Mechanism for the endocytosis of spherical nucleic acid nanoparticle conjugates

• Published in: Proceedings of the National Academy of Sciences - PNAS Vol. 110; no. 19; pp. 7625 - 7630
• Main Authors: Choi, Chung Hang J., Hao, Liangliang, Narayan, Suguna P., Auyeung, Evelyn, Mirkin, Chad A.
• Format: Journal Article
• Language: English
• Published: United States National Academy of Sciences 07.05.2013; National Acad Sciences
• Subjects: Animals; B lymphocytes; Biological Sciences; Biological Transport; Cell Line; Cell lines; Cell membranes; Cells; DNA, Single-Stranded - chemistry; Endocytosis; Endothelial cells; Gene Transfer Techniques; Genetic Vectors; Humans; Imaging; Kinetics; Lipids; Membrane Microdomains - metabolism; Mice; Nanoparticles; Nanoparticles - chemistry; Nucleic acids; Nucleic Acids - pharmacokinetics; Oligonucleotides; Oligonucleotides - chemistry; Oligonucleotides - pharmacokinetics; Proteins; RNA Interference; T lymphocytes; Time Factors; Toxicity; Transfection
• ISSN: 0027-8424; 1091-6490
• DOI: 10.1073/pnas.1305804110

Intracellular delivery of nucleic acids as gene regulation agents typically requires the use of cationic carriers or viral vectors, yet issues related to cellular toxicity or immune responses hamper their attractiveness as therapeutic candidates.
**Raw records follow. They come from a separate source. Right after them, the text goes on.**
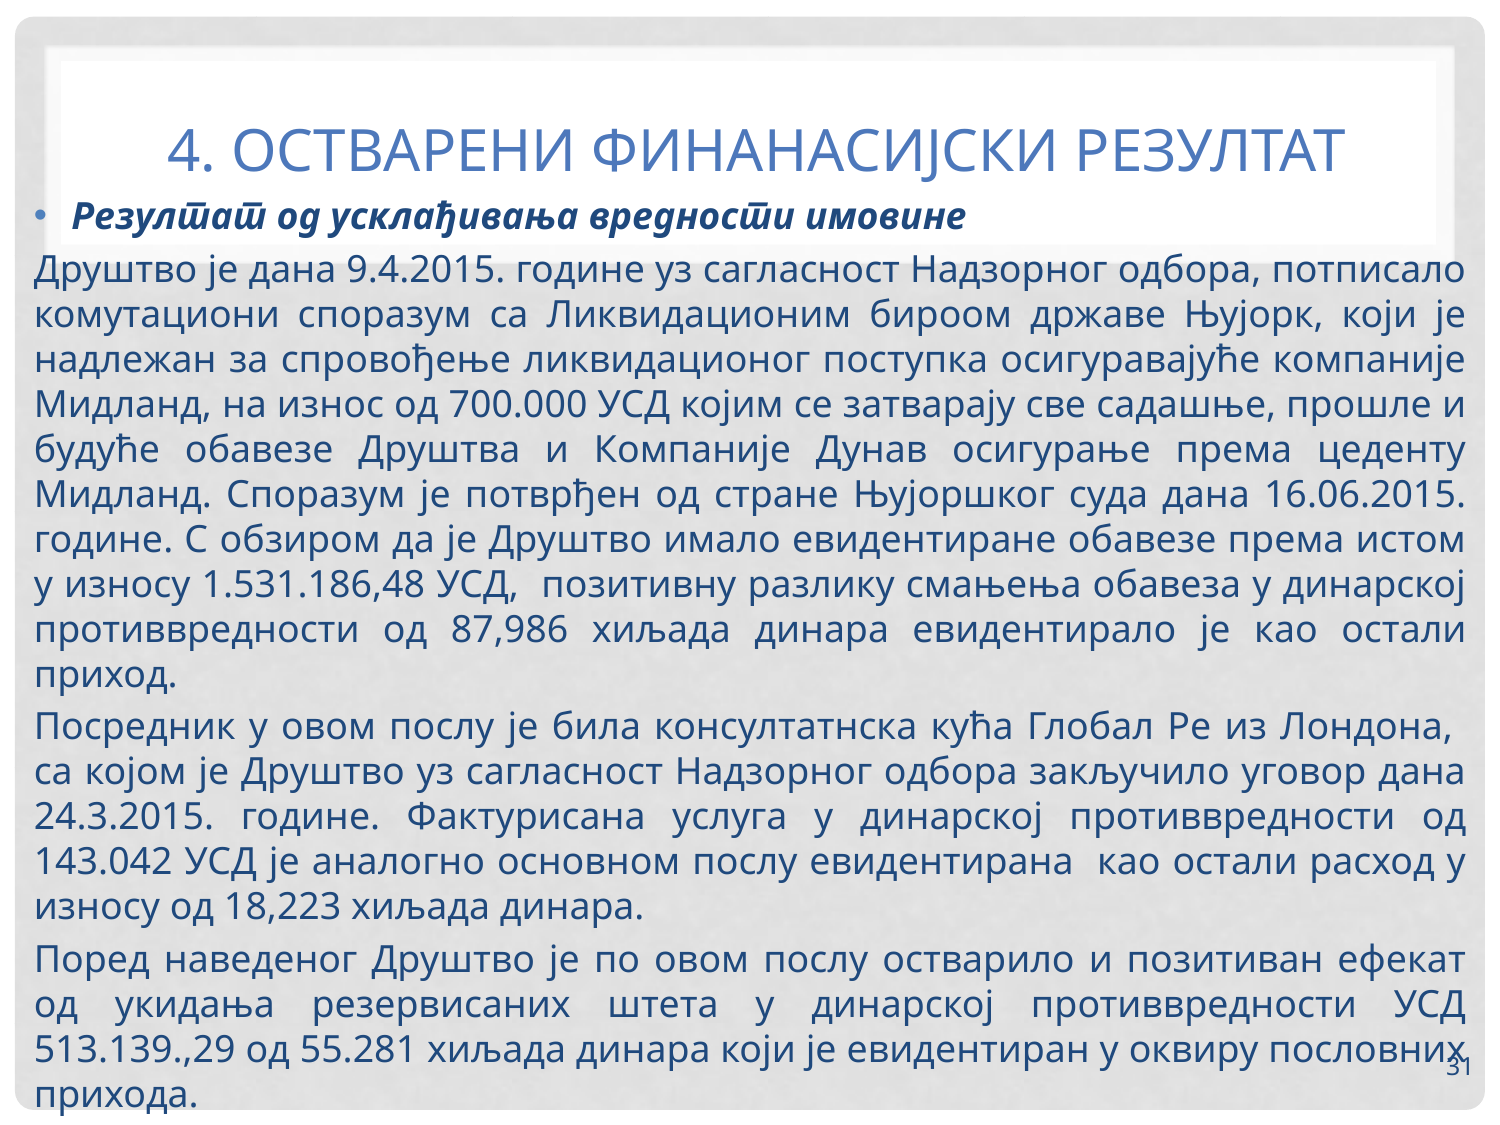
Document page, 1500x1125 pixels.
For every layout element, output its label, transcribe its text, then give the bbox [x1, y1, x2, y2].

title 4. остварени финанасијски резултат [64, 78, 1449, 184]
list Резултат од усклађивања вредности имовине Друштво је дана 9.4.2015. године уз сагласност Надзорног одбора, потписало комутациони споразум са Ликвидационим бироом државе Њујорк, који је надлежан за спровођење ликвидационог поступка осигуравајуће компаније Мидланд, на износ од 700.000 УСД којим се затварају све садашње, прошле и будуће обавезе Друштва и Компаније Дунав осигурање према цеденту Мидланд. Споразум је потврђен од стране Њујоршког суда дана 16.06.2015. године. С обзиром да је Друштво имало евидентиране обавезе према истом у износу 1.531.186,48 УСД, позитивну разлику смањења обавеза у динарској противвредности од 87,986 хиљада динара евидентирало је као остали приход. Посредник у овом послу је била консултатнска кућа Глобал Ре из Лондона, са којом је Друштво уз сагласност Надзорног одбора закључило уговор дана 24.3.2015. године. Фактурисана услуга у динарској противвредности од 143.042 УСД је аналогно основном послу евидентирана као остали расход у износу од 18,223 хиљада динара. Поред наведеног Друштво је по овом послу остварило и позитиван ефекат од укидања резервисаних штета у динарској противвредности УСД 513.139.,29 од 55.281 хиљада динара који је евидентиран у оквиру пословних прихода. [0, 184, 1483, 1071]
slide_number 31 [1399, 1035, 1490, 1100]
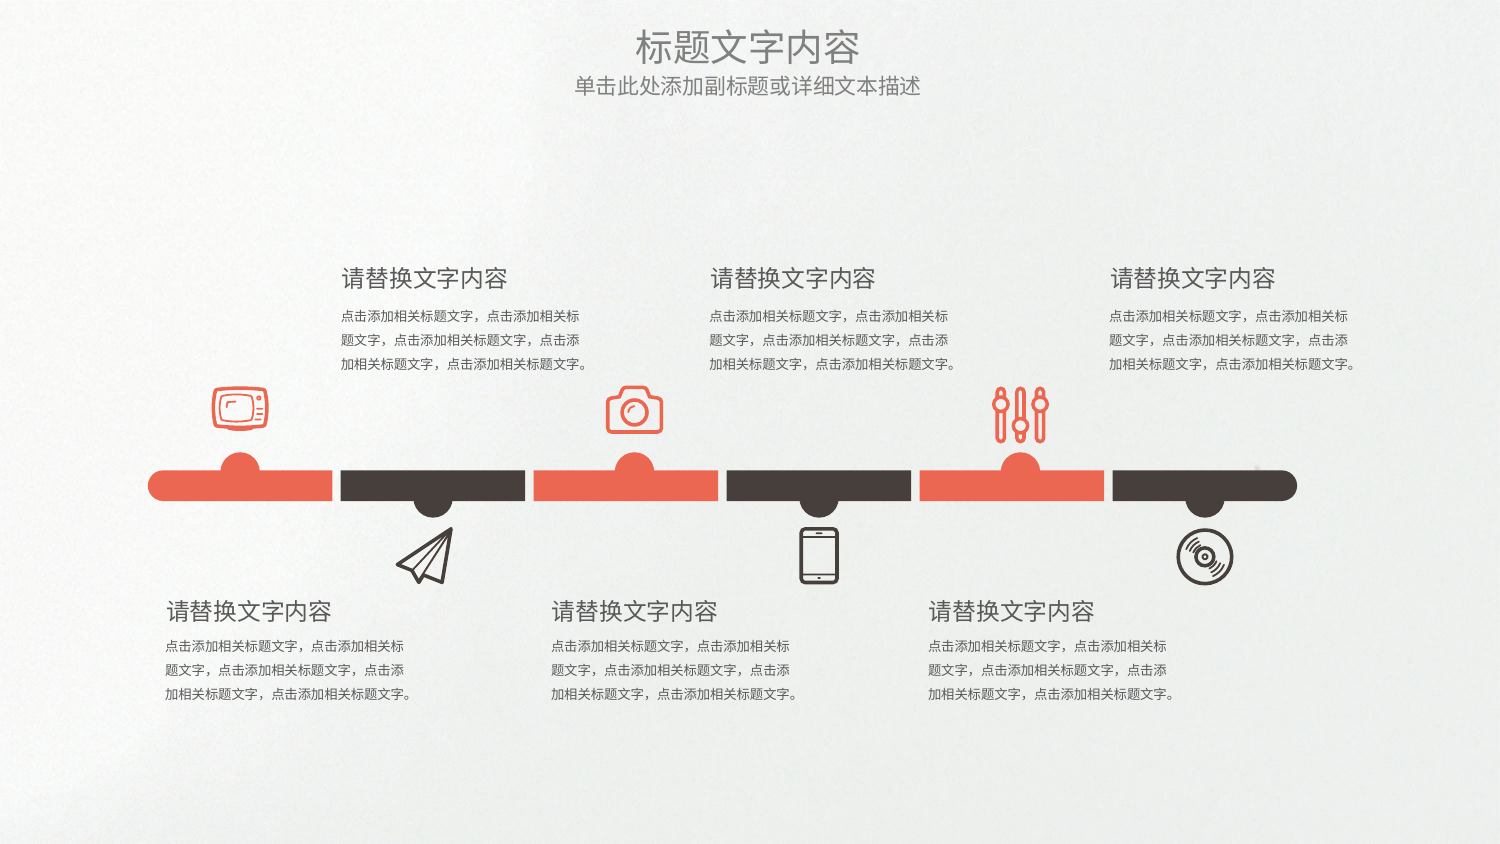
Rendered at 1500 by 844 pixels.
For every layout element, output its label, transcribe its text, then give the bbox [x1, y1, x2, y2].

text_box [1176, 528, 1234, 586]
text_box 请替换文字内容 [327, 256, 523, 300]
text_box 请替换文字内容 [537, 589, 734, 633]
text_box 标题文字内容 [611, 16, 885, 65]
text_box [340, 470, 526, 518]
text_box 点击添加相关标题文字，点击添加相关标题文字，点击添加相关标题文字，点击添加相关标题文字，点击添加相关标题文字。 [536, 622, 812, 710]
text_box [799, 527, 839, 585]
text_box 点击添加相关标题文字，点击添加相关标题文字，点击添加相关标题文字，点击添加相关标题文字，点击添加相关标题文字。 [150, 622, 426, 710]
text_box 请替换文字内容 [914, 589, 1111, 633]
picture [0, 0, 1500, 844]
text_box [533, 452, 719, 501]
text_box 点击添加相关标题文字，点击添加相关标题文字，点击添加相关标题文字，点击添加相关标题文字，点击添加相关标题文字。 [326, 292, 602, 380]
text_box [991, 386, 1050, 444]
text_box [211, 386, 269, 431]
text_box 点击添加相关标题文字，点击添加相关标题文字，点击添加相关标题文字，点击添加相关标题文字，点击添加相关标题文字。 [694, 292, 970, 380]
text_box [147, 452, 333, 501]
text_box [919, 452, 1105, 501]
text_box [395, 527, 453, 585]
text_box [1112, 470, 1298, 518]
text_box 点击添加相关标题文字，点击添加相关标题文字，点击添加相关标题文字，点击添加相关标题文字，点击添加相关标题文字。 [913, 622, 1189, 710]
text_box 单击此处添加副标题或详细文本描述 [551, 65, 946, 107]
text_box 请替换文字内容 [1095, 256, 1292, 300]
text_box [605, 385, 664, 434]
text_box 请替换文字内容 [695, 256, 892, 300]
text_box 请替换文字内容 [151, 589, 348, 633]
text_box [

The discovery that spherical nucleic acids (SNAs), polyanionic structures comprised of densely packed, highly oriented oligonucleotides covalently attached to the surface of nanoparticles, can effectively enter more than 50 different cell types presents a potential strategy for overcoming the limitations of conventional transfection agents. Unfortunately, little is known about the mechanism of endocytosis of SNAs, including the pathway of entry and specific proteins involved. Here, we demonstrate that the rapid cellular uptake kinetics and intracellular transport of SNAs stem from the arrangement of oligonucleotides into a 3D architecture, which supports their targeting of class A scavenger receptors and endocytosis via a lipid-raft–dependent, caveolae-mediated pathway. These results reinforce the notion that SNAs can serve as therapeutic payloads and targeting structures to engage biological pathways not readily accessible with linear oligonucleotides.